[Dataset records]
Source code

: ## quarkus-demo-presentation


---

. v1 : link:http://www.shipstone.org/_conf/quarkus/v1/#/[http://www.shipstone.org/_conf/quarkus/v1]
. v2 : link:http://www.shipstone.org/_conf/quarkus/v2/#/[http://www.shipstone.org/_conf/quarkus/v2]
[/Dataset records]
Exercise aim:
All of the records above need to be copied exactly.

Written response:
Source code

: ## quarkus-demo-presentation


---

. v1 : link:http://www.shipstone.org/_conf/quarkus/v1/#/[http://www.shipstone.org/_conf/quarkus/v1]
. v2 : link:http://www.shipstone.org/_conf/quarkus/v2/#/[http://www.shipstone.org/_conf/quarkus/v2]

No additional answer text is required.